Kratos sugirió a Aidé que se aclarara, pues era muy distinto que Baoyim quisiera fornicar con él por lujuria que por ambición. Al momento comprendió que había caído en una trampa sin salida.

Él estaba acostumbrado a discutir siguiendo un solo sendero y por pasos sucesivos y excluyentes: si se debatía si Baoyim deseaba acostarse con él por medrar y él lograba demostrar que no, asunto zanjado. Pero Aidé no procedía del mismo modo. Cuando Kratos argüía que Baoyim no tenía razones para intentar convertirse en jefa consorte de los Invictos, Aidé aducía que era tan lasciva como todas las Atagairas y quería fornicar con él a toda costa para satisfacer sus instintos. Y si en ese momento Kratos trataba de demostrar que en realidad Baoyim no le deseaba a él, porque había visto cómo miraba a Derguín, Aidé saltaba sin dudarlo al otro sendero de la discusión y volvía a alegar que la Atagaira era ambiciosa y calculadora, y que sabía muy bien lo que hacía aconsejándole que la dejara a ella en Nikastu.
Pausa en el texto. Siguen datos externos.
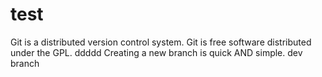 # test
Git is a distributed  version control system.
Git is free software distributed under the GPL.
ddddd
Creating a new branch is quick AND simple.
dev branch
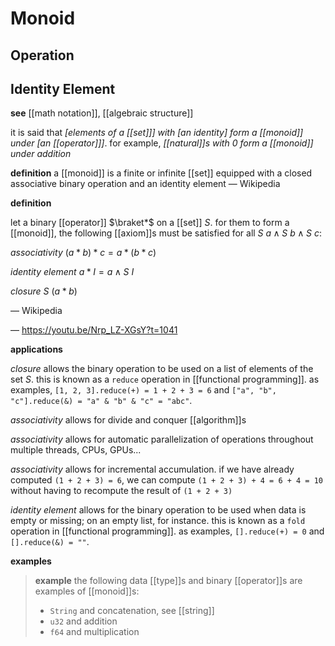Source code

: # Monoid

## Operation

## Identity Element

**see** [[math notation]], [[algebraic structure]]

it is said that _[elements of a [[set]]] with [an identity] form a [[monoid]] under [an [[operator]]]_. for example, _[[natural]]s with $0$ form a [[monoid]] under addition_

**definition** a [[monoid]] is a finite or infinite [[set]] equipped with a closed associative binary operation and an identity element &mdash; Wikipedia

**definition**

let a binary [[operator]] $\braket*$ on a [[set]] $S$. for them to form a [[monoid]], the following [[axiom]]s must be satisfied for all $S\ a \land S\ b \land S\ c$:

_associativity_ $(a * b) * c = a * (b * c)$

_identity element_ $a * I = a \land S\ I$

_closure_ $S\ (a * b)$

&mdash; Wikipedia

&mdash; <https://youtu.be/Nrp_LZ-XGsY?t=1041>

**applications**

_closure_ allows the binary operation to be used on a list of elements of the set $S$. this is known as a `reduce` operation in [[functional programming]]. as examples, `[1, 2, 3].reduce(+) = 1 + 2 + 3 = 6` and `["a", "b", "c"].reduce(&) = "a" & "b" & "c" = "abc"`.

_associativity_ allows for divide and conquer [[algorithm]]s

_associativity_ allows for automatic parallelization of operations throughout multiple threads, CPUs, GPUs...

_associativity_ allows for incremental accumulation. if we have already computed `(1 + 2 + 3) = 6`, we can compute `(1 + 2 + 3) + 4 = 6 + 4 = 10` without having to recompute the result of `(1 + 2 + 3)`

_identity element_ allows for the binary operation to be used when data is empty or missing; on an empty list, for instance. this is known as a `fold` operation in [[functional programming]]. as examples, `[].reduce(+) = 0` and `[].reduce(&) = ""`.

**examples**

> **example** the following data [[type]]s and binary [[operator]]s are examples of [[monoid]]s:
>
> - `String` and concatenation, see [[string]]
> - `u32` and addition
> - `f64` and multiplication
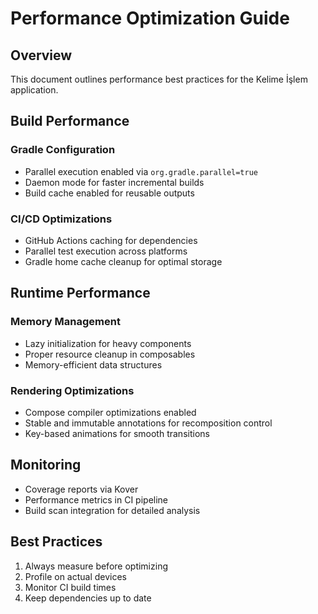 # Performance Optimization Guide

## Overview
This document outlines performance best practices for the Kelime İşlem application.

## Build Performance

### Gradle Configuration
- Parallel execution enabled via `org.gradle.parallel=true`
- Daemon mode for faster incremental builds
- Build cache enabled for reusable outputs

### CI/CD Optimizations
- GitHub Actions caching for dependencies
- Parallel test execution across platforms
- Gradle home cache cleanup for optimal storage

## Runtime Performance

### Memory Management
- Lazy initialization for heavy components
- Proper resource cleanup in composables
- Memory-efficient data structures

### Rendering Optimizations
- Compose compiler optimizations enabled
- Stable and immutable annotations for recomposition control
- Key-based animations for smooth transitions

## Monitoring
- Coverage reports via Kover
- Performance metrics in CI pipeline
- Build scan integration for detailed analysis

## Best Practices
1. Always measure before optimizing
2. Profile on actual devices
3. Monitor CI build times
4. Keep dependencies up to date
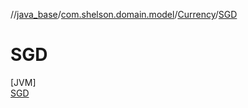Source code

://[java_base](../../../../index.md)/[com.shelson.domain.model](../../index.md)/[Currency](../index.md)/[SGD](index.md)

# SGD

[JVM]\
[SGD](index.md)

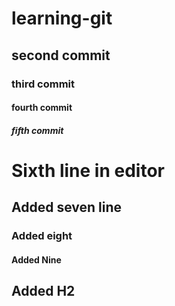 # learning-git
<h2>second commit</h2>
<h3>third commit</h3>
<h4>fourth commit</h4>
<h5>fifth commit</h5>
<h1>Sixth line in editor</h1>
<h2>Added seven line</h2>
<h3>Added eight</h3>
<h4>Added Nine</h4>
<h2>Added H2</h2>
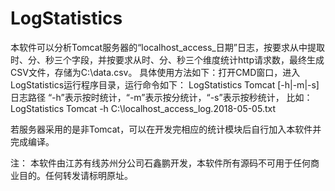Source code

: # LogStatistics
本软件可以分析Tomcat服务器的“localhost_access_日期”日志，按要求从中提取时、分、秒三个字段，并按要求从时、分、秒三个维度统计http请求数，最终生成CSV文件，存储为C:\\data.csv。
具体使用方法如下：打开CMD窗口，进入LogStatistics运行程序目录，运行命令如下：
LogStatistics Tomcat [-h|-m|-s] 日志路径
“-h”表示按时统计，“-m”表示按分统计，“-s”表示按秒统计，
比如：
LogStatistics Tomcat -h C:\\localhost_access_log.2018-05-05.txt

若服务器采用的是非Tomcat，可以在开发完相应的统计模块后自行加入本软件并完成编译。

注：
本软件由江苏有线苏州分公司石鑫鹏开发，本软件所有源码不可用于任何商业目的。任何转发请标明原址。
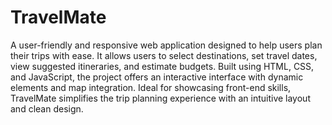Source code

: # TravelMate
<p>A user-friendly and responsive web application designed to help users plan their trips with ease. It allows users to select destinations, set travel dates, view suggested itineraries, and estimate budgets. Built using HTML, CSS, and JavaScript, the project offers an interactive interface with dynamic elements and map integration. Ideal for showcasing front-end skills, TravelMate simplifies the trip planning experience with an intuitive layout and clean design. </p>
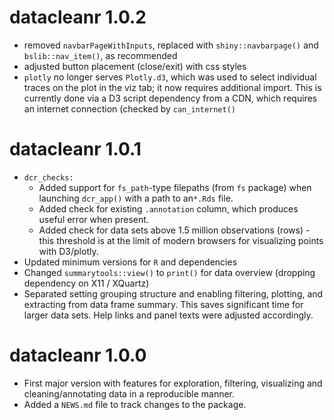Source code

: # datacleanr 1.0.2

* removed `navbarPageWithInputs`, replaced with `shiny::navbarpage()` and `bslib::nav_item()`, as recommended
* adjusted button placement (close/exit) with css styles 
* `plotly` no longer serves `Plotly.d3`, which was used to select individual traces on the plot in the viz tab; it now requires additional import. This is currently done via a D3 script dependency from a CDN, which requires an internet connection (checked by `can_internet()`


# datacleanr 1.0.1

* `dcr_checks:`  
  - Added support for `fs_path`-type filepaths (from `fs` package) when launching `dcr_app()` with a path to an`*.Rds` file.
  - Added check for existing `.annotation` column, which produces useful error when present.  
  - Added check for data sets above 1.5 million observations (rows) - this threshold is at the limit of modern browsers for visualizing points with D3/plotly.
* Updated minimum versions for `R` and dependencies
* Changed `summarytools::view()` to `print()` for data overview (dropping dependency on X11 / XQuartz)
* Separated setting grouping structure and enabling filtering, plotting, and extracting from data frame summary.
This saves significant time for larger data sets.
Help links and panel texts were adjusted accordingly.


# datacleanr 1.0.0

* First major version with features for exploration, filtering, visualizing and cleaning/annotating data in a reproducible manner.
* Added a `NEWS.md` file to track changes to the package.

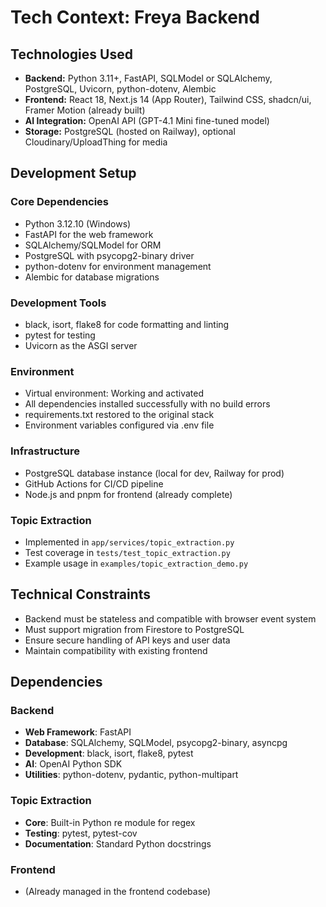 # Tech Context: Freya Backend

## Technologies Used

- **Backend:** Python 3.11+, FastAPI, SQLModel or SQLAlchemy, PostgreSQL, Uvicorn, python-dotenv, Alembic
- **Frontend:** React 18, Next.js 14 (App Router), Tailwind CSS, shadcn/ui, Framer Motion (already built)
- **AI Integration:** OpenAI API (GPT-4.1 Mini fine-tuned model)
- **Storage:** PostgreSQL (hosted on Railway), optional Cloudinary/UploadThing for media

## Development Setup

### Core Dependencies
- Python 3.12.10 (Windows)
- FastAPI for the web framework
- SQLAlchemy/SQLModel for ORM
- PostgreSQL with psycopg2-binary driver
- python-dotenv for environment management
- Alembic for database migrations

### Development Tools
- black, isort, flake8 for code formatting and linting
- pytest for testing
- Uvicorn as the ASGI server

### Environment
- Virtual environment: Working and activated
- All dependencies installed successfully with no build errors
- requirements.txt restored to the original stack
- Environment variables configured via .env file

### Infrastructure
- PostgreSQL database instance (local for dev, Railway for prod)
- GitHub Actions for CI/CD pipeline
- Node.js and pnpm for frontend (already complete)

### Topic Extraction
- Implemented in `app/services/topic_extraction.py`
- Test coverage in `tests/test_topic_extraction.py`
- Example usage in `examples/topic_extraction_demo.py`

## Technical Constraints

- Backend must be stateless and compatible with browser event system
- Must support migration from Firestore to PostgreSQL
- Ensure secure handling of API keys and user data
- Maintain compatibility with existing frontend

## Dependencies

### Backend
- **Web Framework**: FastAPI
- **Database**: SQLAlchemy, SQLModel, psycopg2-binary, asyncpg
- **Development**: black, isort, flake8, pytest
- **AI**: OpenAI Python SDK
- **Utilities**: python-dotenv, pydantic, python-multipart

### Topic Extraction
- **Core**: Built-in Python re module for regex
- **Testing**: pytest, pytest-cov
- **Documentation**: Standard Python docstrings

### Frontend
- (Already managed in the frontend codebase)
Al final Kratos se dio cuenta de que por más que razonara no convencería a Aidé. La furia la había obnubilado tanto que parecía pensar que aquel viaje tan precipitado a Pabsha era sólo una excusa para alejarse de ella y poder refocilarse con Baoyim y, si se terciaba, con todas las Atagairas que le salieran al paso.

– Es imposible hacerte entrar en razón. Me voy -dijo por fin, y se dio la vuelta para marcharse.

– ¡No te atrevas a dejarme con la palabra en la boca! -le amenazó Aidé.

Pero eso fue precisamente lo que hizo. Con una jaqueca como propina añadida a todos los dolores que lo aquejaban, Kratos salió de sus aposentos y bajó las escaleras del torreón casi a la carrera.

Soplaba un viento seco y frío. Se acercaba el mediodía. Los rayos del sol tallaban los perfiles como cinceles y su reverberación hacía que las piedras de los muros y el pavimento se vieran aún más ásperas y descarnadas. La víspera, Kratos había llegado a ver aquel lugar como una ciudad, su ciudad. Pero a la luz del día, de nuevo le parecía lo que era: una inmensa ruina que tardaría mucho tiempo en ser habitable de verdad.

Es porque no has dormido y además has discutido con Aidé, se dijo. Aunque tenía asuntos más importantes en los que pensar, notaba un nudo ácido en la boca del estómago y no conseguía sacarse de la cabeza los gritos que ambos habían proferido.